Question

There is a bag with only milk and dark chocolates.
The probability of randomly choosing a dark chocolate is 7/9There are 21 dark chocolates in the bag and each is equally likely to be chosen.
Work out how many milk chocolates there must be.

Answer 1

Probability of choosing dark chocolate = 7/9

Number of dark chocolate = 21

7/9 = 21

1/9 = 21/7

1/9 = 3

Total chocolates in the bag = 3×9 = 27

Number of milk chocolates = 27 - 21

= 6

Hope this will help.....

Answer 2

Answer:

The number of milk chocolates in the bag = 6

Step-by-step explanation:

Given,

The bag contains only milk chocolates and dark chocolates

Probability of randomly choosing dark chocolate =$\frac{7}{9}$

No of dark chocolates in the bag = 21

To find,

No of milk chocolates in the bag

Since, Bag contains only milk chocolates and dark chocolates,

Total number of chocolates in the bag =  no of dark chocolates+ no of milk chocolates

We know,

Probability of occurring an event = $\frac{no\ of\ favorable\ items}{total\ number\ of\ items}$

Hence the probability of randomly choosing dark chocolate = $\frac{no\ of\ dark\ chocolates}{total\ number\ chocolates}$

Since the probability of randomly choosing dark chocolate = $\frac{7}{9}$

and no of dark chocolate is 21

We have

$\frac{7}{9}$ = $\frac{21}{total\ number\ of\ chocolates\ in\ the\ bag}$

Total no of chocolates in the bag = $21X \frac{9}{7}$ = 27

Hence the number of milk chocolates in the bag = total no. of chocolates - no of dark chocolates

=27 -21 = 6

The number of milk chocolates in the bag = 6

**GIVEN DATA:**
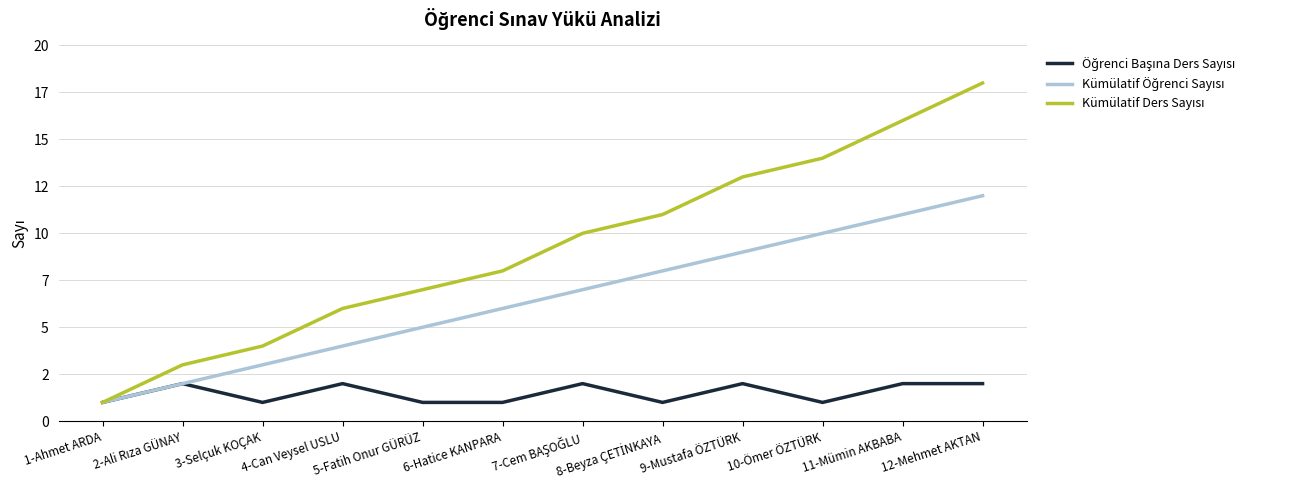

Is this an area chart (filled region under the line)?

No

**PROBLEM DETAILS:**
Return the portion of the chocolate probability thread that begins at the words "The probability of randomly choosing a" and stops after "there must be.", copied word for word.

**EXERCISE ANSWER:**
The probability of randomly choosing a dark chocolate is 7/9There are 21 dark chocolates in the bag and each is equally likely to be chosen.
Work out how many milk chocolates there must be.